### Request
Below are some records; work out how many of their lines contain "storage" and give the number only.

== Segment start ==

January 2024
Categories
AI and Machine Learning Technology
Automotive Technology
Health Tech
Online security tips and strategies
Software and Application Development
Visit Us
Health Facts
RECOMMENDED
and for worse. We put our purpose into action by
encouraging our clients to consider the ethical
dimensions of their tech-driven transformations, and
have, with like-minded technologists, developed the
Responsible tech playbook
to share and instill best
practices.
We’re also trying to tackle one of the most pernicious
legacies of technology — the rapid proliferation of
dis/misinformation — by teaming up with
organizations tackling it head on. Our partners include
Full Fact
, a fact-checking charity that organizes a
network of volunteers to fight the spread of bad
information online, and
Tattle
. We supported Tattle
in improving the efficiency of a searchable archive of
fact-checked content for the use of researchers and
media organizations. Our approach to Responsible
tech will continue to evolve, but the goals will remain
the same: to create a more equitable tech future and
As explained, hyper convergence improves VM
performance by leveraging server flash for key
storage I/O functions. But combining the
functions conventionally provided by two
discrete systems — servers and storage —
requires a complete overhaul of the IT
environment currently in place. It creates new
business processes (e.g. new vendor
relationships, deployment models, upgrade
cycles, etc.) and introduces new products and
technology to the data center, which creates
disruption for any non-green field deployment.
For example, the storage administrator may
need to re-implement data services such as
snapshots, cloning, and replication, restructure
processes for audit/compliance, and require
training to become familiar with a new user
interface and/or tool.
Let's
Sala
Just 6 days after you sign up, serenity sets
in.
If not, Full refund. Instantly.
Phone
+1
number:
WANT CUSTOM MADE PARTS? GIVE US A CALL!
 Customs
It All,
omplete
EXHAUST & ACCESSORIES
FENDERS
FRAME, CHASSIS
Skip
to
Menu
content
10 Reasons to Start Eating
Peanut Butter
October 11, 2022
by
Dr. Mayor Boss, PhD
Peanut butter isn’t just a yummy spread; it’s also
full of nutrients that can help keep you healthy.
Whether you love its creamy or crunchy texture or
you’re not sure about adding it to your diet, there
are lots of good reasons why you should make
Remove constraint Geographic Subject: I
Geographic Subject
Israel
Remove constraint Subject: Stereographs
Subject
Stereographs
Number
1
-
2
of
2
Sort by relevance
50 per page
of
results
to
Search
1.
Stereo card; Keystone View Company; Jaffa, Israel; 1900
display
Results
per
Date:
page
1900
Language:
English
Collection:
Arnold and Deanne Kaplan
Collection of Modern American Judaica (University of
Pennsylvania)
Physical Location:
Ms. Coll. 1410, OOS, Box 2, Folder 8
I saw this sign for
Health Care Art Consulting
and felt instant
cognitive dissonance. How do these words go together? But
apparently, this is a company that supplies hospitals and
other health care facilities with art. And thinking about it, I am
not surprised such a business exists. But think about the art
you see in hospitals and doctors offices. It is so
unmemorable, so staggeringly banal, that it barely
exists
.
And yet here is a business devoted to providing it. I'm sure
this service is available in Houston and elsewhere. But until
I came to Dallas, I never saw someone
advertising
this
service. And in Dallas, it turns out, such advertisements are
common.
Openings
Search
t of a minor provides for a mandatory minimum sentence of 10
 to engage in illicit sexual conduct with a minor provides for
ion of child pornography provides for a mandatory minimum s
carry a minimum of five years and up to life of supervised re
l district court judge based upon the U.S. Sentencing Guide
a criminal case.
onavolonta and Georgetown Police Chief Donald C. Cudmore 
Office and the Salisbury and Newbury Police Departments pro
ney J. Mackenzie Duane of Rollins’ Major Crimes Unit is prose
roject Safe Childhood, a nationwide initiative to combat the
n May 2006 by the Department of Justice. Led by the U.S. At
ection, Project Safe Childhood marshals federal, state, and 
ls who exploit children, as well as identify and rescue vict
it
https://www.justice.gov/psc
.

== Segment end ==

### Answer to this exercise
3